The East Ridge City Council approved the purchase of a new engine for one of the city’s sanitation vehicles, Thursday night during its last regular meeting of the month. However, more taxpayer money will have to be dumped into the fleet, officials said.
City Manager Chris Dorsey told the council that he “had been fielding quite a few calls” from citizens inquiring about their sanitation service. Dorsey said that last week only one of the sanitation fleet’s five automated trucks (commonly called one-armed bandits) was operational. Those trucks require one employee to get the job done.
Dorsey said semi-automated trucks that require three employees were pressed into service. The additional staff on the daily garbage runs precluded regular brush pick-up, he said.
“We’ve got one (sanitation) truck in the budget this year,” Dorsey said. “Now we may have to buy two trucks.”
Robert Parker, the supervisor of the sanitation department, told the council that the city received three bids to replace the engine in one automated truck that recently caught fire. The $30,000 low bid from Lee Smith was recommended and the council gave its approval for the purchase.
Mayor Brian Williams and Vice Mayor Esther Helton presented proclamations to Liz Snyder, the widow of Charley Snyder, who passed away unexpectedly last month. Snyder served the city for 22 years as a police officer and after retirement as a member of the East Ridge Beer Board.
The council also approved two resolutions dealing with the city’s parks.

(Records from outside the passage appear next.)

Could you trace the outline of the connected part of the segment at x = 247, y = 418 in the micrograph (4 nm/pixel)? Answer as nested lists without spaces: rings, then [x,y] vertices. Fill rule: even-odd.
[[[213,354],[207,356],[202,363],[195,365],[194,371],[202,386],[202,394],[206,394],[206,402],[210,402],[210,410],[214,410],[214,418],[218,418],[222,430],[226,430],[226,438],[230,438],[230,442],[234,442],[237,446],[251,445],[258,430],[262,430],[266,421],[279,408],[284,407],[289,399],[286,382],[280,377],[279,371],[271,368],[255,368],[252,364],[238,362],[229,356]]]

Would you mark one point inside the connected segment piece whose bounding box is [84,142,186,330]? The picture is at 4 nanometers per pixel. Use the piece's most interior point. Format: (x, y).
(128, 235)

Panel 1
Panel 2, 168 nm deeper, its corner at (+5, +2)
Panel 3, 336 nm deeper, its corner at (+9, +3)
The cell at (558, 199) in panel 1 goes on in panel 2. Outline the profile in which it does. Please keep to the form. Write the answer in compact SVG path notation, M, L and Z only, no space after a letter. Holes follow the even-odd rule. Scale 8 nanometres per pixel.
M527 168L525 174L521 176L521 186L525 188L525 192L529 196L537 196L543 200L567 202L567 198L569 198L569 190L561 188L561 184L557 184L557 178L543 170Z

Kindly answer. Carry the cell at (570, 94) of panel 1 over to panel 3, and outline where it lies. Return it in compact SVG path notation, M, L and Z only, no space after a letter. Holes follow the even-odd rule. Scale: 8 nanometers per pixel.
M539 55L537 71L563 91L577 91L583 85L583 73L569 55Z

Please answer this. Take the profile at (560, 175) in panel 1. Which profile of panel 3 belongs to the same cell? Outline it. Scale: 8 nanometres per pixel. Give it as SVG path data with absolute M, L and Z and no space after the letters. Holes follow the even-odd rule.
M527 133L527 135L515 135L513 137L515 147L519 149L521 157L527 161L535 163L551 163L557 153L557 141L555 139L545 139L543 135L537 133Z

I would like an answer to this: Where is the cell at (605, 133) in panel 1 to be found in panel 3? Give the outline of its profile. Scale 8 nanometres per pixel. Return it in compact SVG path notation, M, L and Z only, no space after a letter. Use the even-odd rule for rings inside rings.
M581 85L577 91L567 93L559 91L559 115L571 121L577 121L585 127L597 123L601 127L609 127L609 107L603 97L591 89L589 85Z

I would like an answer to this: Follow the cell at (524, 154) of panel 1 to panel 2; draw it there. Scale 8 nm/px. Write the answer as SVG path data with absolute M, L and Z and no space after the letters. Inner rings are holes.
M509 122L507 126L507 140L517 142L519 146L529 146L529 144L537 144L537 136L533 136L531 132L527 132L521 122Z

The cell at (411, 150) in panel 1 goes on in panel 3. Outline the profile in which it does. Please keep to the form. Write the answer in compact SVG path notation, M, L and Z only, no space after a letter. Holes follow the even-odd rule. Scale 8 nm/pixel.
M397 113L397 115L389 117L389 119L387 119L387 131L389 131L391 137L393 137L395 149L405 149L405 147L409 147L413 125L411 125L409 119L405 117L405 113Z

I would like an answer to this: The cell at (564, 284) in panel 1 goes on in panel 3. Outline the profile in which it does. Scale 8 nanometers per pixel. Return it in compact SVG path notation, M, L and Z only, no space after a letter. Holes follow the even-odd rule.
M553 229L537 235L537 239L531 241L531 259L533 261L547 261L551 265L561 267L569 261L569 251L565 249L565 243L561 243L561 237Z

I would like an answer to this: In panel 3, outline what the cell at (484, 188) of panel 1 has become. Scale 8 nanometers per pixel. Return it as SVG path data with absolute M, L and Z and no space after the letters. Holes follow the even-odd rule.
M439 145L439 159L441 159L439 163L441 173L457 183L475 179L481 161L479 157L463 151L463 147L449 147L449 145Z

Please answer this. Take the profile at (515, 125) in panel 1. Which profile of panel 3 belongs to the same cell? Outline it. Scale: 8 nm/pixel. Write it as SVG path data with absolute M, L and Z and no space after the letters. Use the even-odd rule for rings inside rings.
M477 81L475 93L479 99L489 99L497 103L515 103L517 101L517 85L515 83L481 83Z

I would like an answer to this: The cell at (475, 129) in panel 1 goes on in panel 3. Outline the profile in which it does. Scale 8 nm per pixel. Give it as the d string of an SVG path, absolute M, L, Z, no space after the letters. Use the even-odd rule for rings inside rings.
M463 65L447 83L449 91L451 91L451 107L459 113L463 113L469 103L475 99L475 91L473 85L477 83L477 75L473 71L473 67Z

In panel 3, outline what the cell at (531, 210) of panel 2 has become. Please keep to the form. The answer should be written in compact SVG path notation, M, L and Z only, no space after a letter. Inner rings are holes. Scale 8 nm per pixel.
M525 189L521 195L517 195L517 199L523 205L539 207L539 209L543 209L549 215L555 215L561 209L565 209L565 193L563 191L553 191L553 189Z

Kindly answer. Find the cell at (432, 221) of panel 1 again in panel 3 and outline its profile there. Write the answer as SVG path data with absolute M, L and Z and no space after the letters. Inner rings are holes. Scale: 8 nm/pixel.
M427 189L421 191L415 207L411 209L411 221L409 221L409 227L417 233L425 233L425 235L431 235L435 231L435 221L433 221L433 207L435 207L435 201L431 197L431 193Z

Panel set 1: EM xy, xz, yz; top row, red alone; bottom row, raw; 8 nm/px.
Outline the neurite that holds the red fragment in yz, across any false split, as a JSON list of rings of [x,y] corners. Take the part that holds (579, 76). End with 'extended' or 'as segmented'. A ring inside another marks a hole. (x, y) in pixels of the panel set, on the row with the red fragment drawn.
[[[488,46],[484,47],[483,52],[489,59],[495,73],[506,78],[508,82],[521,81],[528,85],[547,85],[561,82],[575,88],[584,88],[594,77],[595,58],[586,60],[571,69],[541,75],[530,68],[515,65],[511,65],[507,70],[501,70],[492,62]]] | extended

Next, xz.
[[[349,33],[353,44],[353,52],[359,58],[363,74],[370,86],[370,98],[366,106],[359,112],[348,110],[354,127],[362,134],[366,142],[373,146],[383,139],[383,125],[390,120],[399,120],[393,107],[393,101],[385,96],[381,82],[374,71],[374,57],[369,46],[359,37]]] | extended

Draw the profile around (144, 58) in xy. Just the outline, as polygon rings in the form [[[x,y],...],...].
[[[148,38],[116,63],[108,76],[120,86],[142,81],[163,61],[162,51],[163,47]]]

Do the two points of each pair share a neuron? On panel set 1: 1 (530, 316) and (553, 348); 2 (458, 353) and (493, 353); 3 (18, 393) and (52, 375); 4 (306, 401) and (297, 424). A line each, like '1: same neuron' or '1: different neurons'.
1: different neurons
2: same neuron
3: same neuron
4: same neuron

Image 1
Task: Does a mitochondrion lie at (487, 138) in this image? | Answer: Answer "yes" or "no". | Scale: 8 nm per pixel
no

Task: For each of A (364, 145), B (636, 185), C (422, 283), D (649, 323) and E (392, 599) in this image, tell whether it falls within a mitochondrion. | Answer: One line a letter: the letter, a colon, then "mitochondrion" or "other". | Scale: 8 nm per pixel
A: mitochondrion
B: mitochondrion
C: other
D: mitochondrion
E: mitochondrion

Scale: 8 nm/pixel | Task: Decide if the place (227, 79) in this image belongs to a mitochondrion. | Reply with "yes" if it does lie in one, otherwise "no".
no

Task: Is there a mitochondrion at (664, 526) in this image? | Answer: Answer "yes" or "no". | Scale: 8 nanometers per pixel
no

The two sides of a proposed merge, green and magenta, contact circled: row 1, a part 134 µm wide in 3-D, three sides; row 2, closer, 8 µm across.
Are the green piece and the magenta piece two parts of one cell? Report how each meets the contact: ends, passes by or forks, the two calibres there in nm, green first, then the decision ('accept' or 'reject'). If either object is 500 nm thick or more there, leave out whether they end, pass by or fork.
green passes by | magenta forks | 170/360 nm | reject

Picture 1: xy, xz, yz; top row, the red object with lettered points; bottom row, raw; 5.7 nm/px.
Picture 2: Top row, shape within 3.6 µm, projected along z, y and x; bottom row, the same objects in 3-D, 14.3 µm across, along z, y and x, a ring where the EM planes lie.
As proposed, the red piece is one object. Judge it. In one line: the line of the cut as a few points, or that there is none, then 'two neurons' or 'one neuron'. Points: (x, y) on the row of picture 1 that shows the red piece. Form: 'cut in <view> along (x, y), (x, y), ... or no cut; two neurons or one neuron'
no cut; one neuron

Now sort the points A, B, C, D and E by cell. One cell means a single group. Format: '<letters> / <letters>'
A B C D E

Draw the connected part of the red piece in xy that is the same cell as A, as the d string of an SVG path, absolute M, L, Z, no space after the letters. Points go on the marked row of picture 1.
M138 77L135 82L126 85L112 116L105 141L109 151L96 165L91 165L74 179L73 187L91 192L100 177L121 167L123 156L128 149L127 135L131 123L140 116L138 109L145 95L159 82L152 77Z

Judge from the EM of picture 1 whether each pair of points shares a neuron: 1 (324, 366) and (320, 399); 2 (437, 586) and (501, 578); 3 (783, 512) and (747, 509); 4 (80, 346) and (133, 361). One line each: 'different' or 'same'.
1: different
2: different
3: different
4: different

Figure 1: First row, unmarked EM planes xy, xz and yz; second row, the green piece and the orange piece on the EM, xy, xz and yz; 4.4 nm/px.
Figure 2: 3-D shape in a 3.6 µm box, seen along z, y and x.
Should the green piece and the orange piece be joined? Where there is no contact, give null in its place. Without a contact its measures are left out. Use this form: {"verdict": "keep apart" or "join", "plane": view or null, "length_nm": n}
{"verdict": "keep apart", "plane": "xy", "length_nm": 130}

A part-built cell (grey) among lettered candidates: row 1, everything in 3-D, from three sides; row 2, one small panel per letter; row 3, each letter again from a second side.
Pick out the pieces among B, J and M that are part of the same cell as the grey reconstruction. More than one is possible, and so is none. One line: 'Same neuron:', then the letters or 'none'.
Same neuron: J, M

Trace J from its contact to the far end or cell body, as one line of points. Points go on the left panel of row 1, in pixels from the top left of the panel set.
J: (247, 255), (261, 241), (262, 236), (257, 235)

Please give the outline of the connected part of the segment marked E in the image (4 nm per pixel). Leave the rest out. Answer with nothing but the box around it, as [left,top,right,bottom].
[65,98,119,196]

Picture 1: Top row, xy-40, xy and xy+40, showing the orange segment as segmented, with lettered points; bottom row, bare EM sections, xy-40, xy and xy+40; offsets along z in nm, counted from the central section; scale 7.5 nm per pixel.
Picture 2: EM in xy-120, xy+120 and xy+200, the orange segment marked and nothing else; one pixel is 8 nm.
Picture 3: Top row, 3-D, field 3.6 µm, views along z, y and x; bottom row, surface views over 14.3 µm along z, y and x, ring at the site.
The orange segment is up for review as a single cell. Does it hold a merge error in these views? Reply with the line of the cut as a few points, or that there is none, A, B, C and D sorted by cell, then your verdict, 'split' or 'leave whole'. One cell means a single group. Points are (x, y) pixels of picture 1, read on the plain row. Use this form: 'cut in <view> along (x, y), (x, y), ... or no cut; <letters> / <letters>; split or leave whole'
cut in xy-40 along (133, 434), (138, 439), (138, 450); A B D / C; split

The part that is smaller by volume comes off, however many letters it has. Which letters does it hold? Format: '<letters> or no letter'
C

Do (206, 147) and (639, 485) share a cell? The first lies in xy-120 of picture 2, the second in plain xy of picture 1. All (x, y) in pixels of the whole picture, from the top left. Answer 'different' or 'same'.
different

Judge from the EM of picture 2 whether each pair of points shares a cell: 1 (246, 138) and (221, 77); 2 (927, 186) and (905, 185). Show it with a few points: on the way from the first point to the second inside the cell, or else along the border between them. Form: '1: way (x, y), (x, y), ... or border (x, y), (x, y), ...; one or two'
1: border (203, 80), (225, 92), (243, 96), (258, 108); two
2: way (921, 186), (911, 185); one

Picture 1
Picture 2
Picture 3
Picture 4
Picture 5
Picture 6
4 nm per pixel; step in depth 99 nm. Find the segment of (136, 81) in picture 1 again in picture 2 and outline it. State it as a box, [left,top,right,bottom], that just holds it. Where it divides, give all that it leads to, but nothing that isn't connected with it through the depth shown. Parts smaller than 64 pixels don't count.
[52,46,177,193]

One resolution officially adopted the five-year recreation plan for the years 2018 to 2023. Amanda Bowers, the city’s Community Involvement Coordinator, told the council that it had adopted the plan last year. However, the state requires the plan to be adopted by the city’s planning commission first. That was done at last month’s meeting. Now the council needed to once again put its stamp of approval on the plan.
The second resolution dealt with the state’s Local Parks and Recreation Fund Grant of $500,000, one that the city would have to match. Bowers again told the council that this measure had already been approved by council, but needed to be revisited because of state requirements that the planning commission must first give its blessing.
The council voted unanimously to approve both measures.
The council approved a measure authorizing the mayor to execute a contract with the Tennessee Department of Environment and Conservation (TDEC) regarding the “conversion” of seven acres of property in Camp Jordan Park.
City Manager Dorsey rehashed the city’s commitment in working with the Chattanooga Red Wolves to build a practice facility inside the park adjacent to the existing soccer stadium. He said that decades ago Camp Jordan was acquired with a Federal Land and Water Conservation Grant money, requiring the land to stay under city ownership in perpetuity.
Under state and federal law, if the city carves out a portion of the park land acquired with the federal money, it must replace it with other property to be used for similar purposes. This resolution, Dorsey said, would start that process. He also noted that the Red Wolves organization is footing the bill for the application fee.
The council approved a resolution approving the extension of a Tennessee Department of Transportation (TDOT) Multimodal Access Grant (about $950K) for improvements along Ringgold Road.
Bowers explained to the council that the grant, first awarded in 2015, was combined with two Transportation Alternative Grants in September of 2017. The current contract for the project will expire in 2019 and must be extended.
Officials said the three grants will be used to build sidewalks along the North side of Ringgold Road from McBrien Road to Kingwood Drive. It also provides for a 10-foot wide “multimodal” path on the South side of the commercial corridor.
Bowers said the delay in construction was caused by acquiring rights-of-way for 77 different parcels of land from businesses along Ringgold Road. The cost of the land acquisition is more than $1 million, records show.
Officials said groundbreaking on the two-phase project is expected to take place next spring.